David Jacobs has his own connection to Pittsburgh – he grew up in the city’s suburbs and took swimming lessons and attended summer camp at the Pittsburgh JCC as a kid, and after college he worked there as a professional.

“I have a very special love for Pittsburgh,” Jacobs said.

For Bassette, that was yet another reason she was happy to serve in Pittsburgh. 

“I knew that David is from Pittsburgh. He is very compassionate about people and I think he really has just the biggest heart ever,” she said. “So that was another reason I was happy to serve these people in the Squirrel Hill area.” 

Bassette is honored to have been the Mandell JCC’s JResponse representative.

“What a fabulous thing to be selected by your hometown JCC to come and serve in this way and be able to just step in and not miss a beat. One thing I can tell you from my years of working here [at the Mandell JCC] is that it is a pretty special place,” she says. “I love it because I love to work with people. To be able to go as part of the JResponse team and use those skills and connect with all these people was fantastic.”
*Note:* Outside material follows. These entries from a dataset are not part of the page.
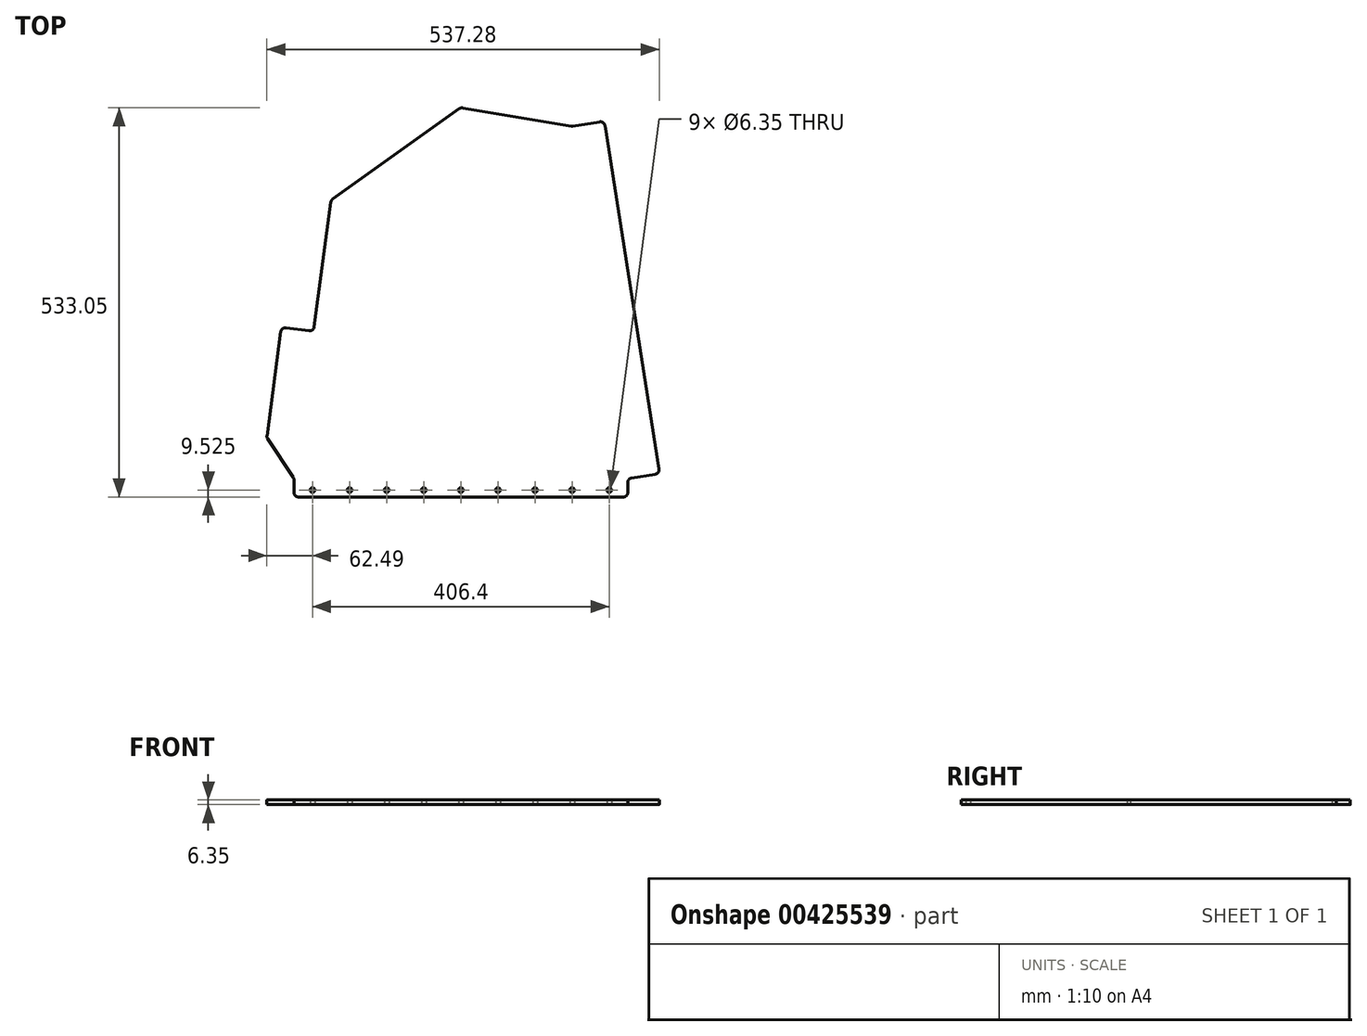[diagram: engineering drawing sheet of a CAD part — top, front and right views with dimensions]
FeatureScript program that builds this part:
annotation { "Feature Type Name" : "Feature", "Feature Type Description" : "" }
export const myFeature = defineFeature(function(context is Context, id is Id, definition is map)
    precondition{}
    {
        {
            var Q0;
            Q0=qCreatedBy(makeId("Top.planeOp"),FACE);
            var sketch = newSketch(context, id + "F0", { "sketchPlane" : qUnion([Q0])});
            skLineSegment(sketch, "E0", {"start": v(6.35, 0) * mm, "end": v(450.85, 0) * mm});
            skLineSegment(sketch, "E1", {"start": v(457.2, 0) * mm, "end": v(457.2, 25.4) * mm, "construction": true});
            skLineSegment(sketch, "E2", {"start": v(457.2, 6.35) * mm, "end": v(457.2, 19.97) * mm});
            skLineSegment(sketch, "E3", {"start": v(231.2, 532.97) * mm, "end": v(379.98, 508.17) * mm});
            skLineSegment(sketch, "E4", {"start": v(226.46, 531.87) * mm, "end": v(53.04, 408) * mm});
            skLineSegment(sketch, "E5", {"start": v(50.44, 403.67) * mm, "end": v(27.7, 233.11) * mm});
            skLineSegment(sketch, "E6", {"start": v(26.86, 226.82) * mm, "end": v(-17.2, 232.7) * mm, "construction": true});
            skLineSegment(sketch, "E7", {"start": v(20.56, 227.66) * mm, "end": v(-10.91, 231.85) * mm});
            skLineSegment(sketch, "E8", {"start": v(-18.04, 226.4) * mm, "end": v(-37.03, 84) * mm});
            skLineSegment(sketch, "E9", {"start": v(-36.03, 79.64) * mm, "end": v(-1.06, 27) * mm});
            skLineSegment(sketch, "E10", {"start": v(457.2, 0) * mm, "end": v(457.2, 9.53) * mm, "construction": true});
            skLineSegment(sketch, "E11", {"start": v(488.34, 9.53) * mm, "end": v(-43.14, 9.53) * mm, "construction": true});
            skLineSegment(sketch, "E12", {"start": v(457.2, 9.53) * mm, "end": v(431.8, 9.53) * mm, "construction": true});
            skLineSegment(sketch, "E13", {"start": v(431.8, 9.53) * mm, "end": v(381, 9.53) * mm, "construction": true});
            skLineSegment(sketch, "E14", {"start": v(381, 9.53) * mm, "end": v(330.2, 9.53) * mm, "construction": true});
            skCircle(sketch, "E15", {"center": v(431.8, 9.53) * mm, "radius": 3.17 * mm});
            skLineSegment(sketch, "E16", {"start": v(457.2, 25.4) * mm, "end": v(501.1, 32.33) * mm, "construction": true});
            skLineSegment(sketch, "E17", {"start": v(501.1, 32.33) * mm, "end": v(424.9, 514.93) * mm, "construction": true});
            skLineSegment(sketch, "E18", {"start": v(462.56, 26.25) * mm, "end": v(494.83, 31.34) * mm});
            skLineSegment(sketch, "E19", {"start": v(425.9, 508.66) * mm, "end": v(500.12, 38.6) * mm});
            skLineSegment(sketch, "E20", {"start": v(418.63, 513.94) * mm, "end": v(382.02, 508.16) * mm});
            skCircle(sketch, "E21.1.0.0", {"center": v(381, 9.53) * mm, "radius": 3.17 * mm});
            skCircle(sketch, "E21.2.0.0", {"center": v(330.2, 9.53) * mm, "radius": 3.17 * mm});
            skCircle(sketch, "E21.3.0.0", {"center": v(279.4, 9.53) * mm, "radius": 3.17 * mm});
            skCircle(sketch, "E21.4.0.0", {"center": v(228.6, 9.53) * mm, "radius": 3.17 * mm});
            skCircle(sketch, "E21.5.0.0", {"center": v(177.8, 9.53) * mm, "radius": 3.17 * mm});
            skCircle(sketch, "E21.6.0.0", {"center": v(127, 9.53) * mm, "radius": 3.17 * mm});
            skCircle(sketch, "E21.7.0.0", {"center": v(76.2, 9.53) * mm, "radius": 3.17 * mm});
            skCircle(sketch, "E21.8.0.0", {"center": v(25.4, 9.53) * mm, "radius": 3.17 * mm});
            skLineSegment(sketch, "E22", {"start": v(0, 6.35) * mm, "end": v(0, 23.48) * mm});
            skLineSegment(sketch, "E23", {"start": v(381, 508) * mm, "end": v(393.54, 509.98) * mm, "construction": true});
            skLineSegment(sketch, "E24", {"start": v(371.83, 647.48) * mm, "end": v(499.27, -159.61) * mm, "construction": true});
            skPoint(sketch, "E25.visualSharp", {"position": v(0, 0) * mm});
            skArc(sketch, "E25.filletArc", {"start": v(0, 6.35) * mm, "mid": v(1.86, 1.86) * mm, "end": v(6.35, 0) * mm});
            skPoint(sketch, "E26.visualSharp", {"position": v(0, 25.4) * mm});
            skArc(sketch, "E26.filletArc", {"start": v(0, 23.48) * mm, "mid": v(-0.27, 25.32) * mm, "end": v(-1.06, 27) * mm});
            skPoint(sketch, "E27.visualSharp", {"position": v(-37.35, 81.63) * mm});
            skArc(sketch, "E27.filletArc", {"start": v(-37.03, 84) * mm, "mid": v(-36.92, 81.73) * mm, "end": v(-36.03, 79.64) * mm});
            skPoint(sketch, "E28.visualSharp", {"position": v(-17.2, 232.7) * mm});
            skArc(sketch, "E28.filletArc", {"start": v(-10.91, 231.85) * mm, "mid": v(-15.6, 230.6) * mm, "end": v(-18.04, 226.4) * mm});
            skPoint(sketch, "E29.visualSharp", {"position": v(26.86, 226.82) * mm});
            skArc(sketch, "E29.filletArc", {"start": v(20.56, 227.66) * mm, "mid": v(25.26, 228.9) * mm, "end": v(27.7, 233.11) * mm});
            skPoint(sketch, "E30.visualSharp", {"position": v(50.8, 406.4) * mm});
            skArc(sketch, "E30.filletArc", {"start": v(53.04, 408) * mm, "mid": v(51.29, 406.1) * mm, "end": v(50.44, 403.67) * mm});
            skPoint(sketch, "E31.visualSharp", {"position": v(228.6, 533.4) * mm});
            skArc(sketch, "E31.filletArc", {"start": v(231.2, 532.97) * mm, "mid": v(228.72, 532.9) * mm, "end": v(226.46, 531.87) * mm});
            skPoint(sketch, "E32.visualSharp", {"position": v(381, 508) * mm});
            skArc(sketch, "E32.filletArc", {"start": v(379.98, 508.17) * mm, "mid": v(381, 508.08) * mm, "end": v(382.02, 508.16) * mm});
            skPoint(sketch, "E33.visualSharp", {"position": v(424.9, 514.93) * mm});
            skArc(sketch, "E33.filletArc", {"start": v(425.9, 508.66) * mm, "mid": v(423.36, 512.8) * mm, "end": v(418.63, 513.94) * mm});
            skPoint(sketch, "E34.visualSharp", {"position": v(501.1, 32.33) * mm});
            skArc(sketch, "E34.filletArc", {"start": v(494.83, 31.34) * mm, "mid": v(498.98, 33.88) * mm, "end": v(500.12, 38.6) * mm});
            skPoint(sketch, "E35.visualSharp", {"position": v(457.2, 25.4) * mm});
            skArc(sketch, "E35.filletArc", {"start": v(462.56, 26.25) * mm, "mid": v(458.72, 24.1) * mm, "end": v(457.2, 19.97) * mm});
            skPoint(sketch, "E36.visualSharp", {"position": v(457.2, 0) * mm});
            skArc(sketch, "E36.filletArc", {"start": v(450.85, 0) * mm, "mid": v(455.34, 1.86) * mm, "end": v(457.2, 6.35) * mm});
            skLineSegment(sketch, "E37", {"start": v(26.86, 226.82) * mm, "end": v(20.56, 227.66) * mm, "construction": true});
            skLineSegment(sketch, "E38", {"start": v(49.71, 494.32) * mm, "end": v(-18.8, -19.56) * mm, "construction": true});
            skSolve(sketch);
        }
        {
            var Q0;
            Q0 = qSketchRegion(id + "F0", true);
            extrude(context, id + "F1", {"entities" : qUnion([Q0]), "depth" : 6.35 * mm});
        }
    });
Besides his pride in Bassette and her contribution to the Pittsburgh Jewish community, Jacobs also praised JCCs in general for their dedication to their communities.

“People came from JCCs all over the country to do this and it as a real important statement about our JCC movement — no one is in it alone; we are all in it together.”

CAP: The Mandell JCC’s Bonnie Bassette (3rd from left) joined with other JResponse team members to assist at the JCC of Greater Pittsburgh in the aftermath of the Tree of Life Synagogue massacre.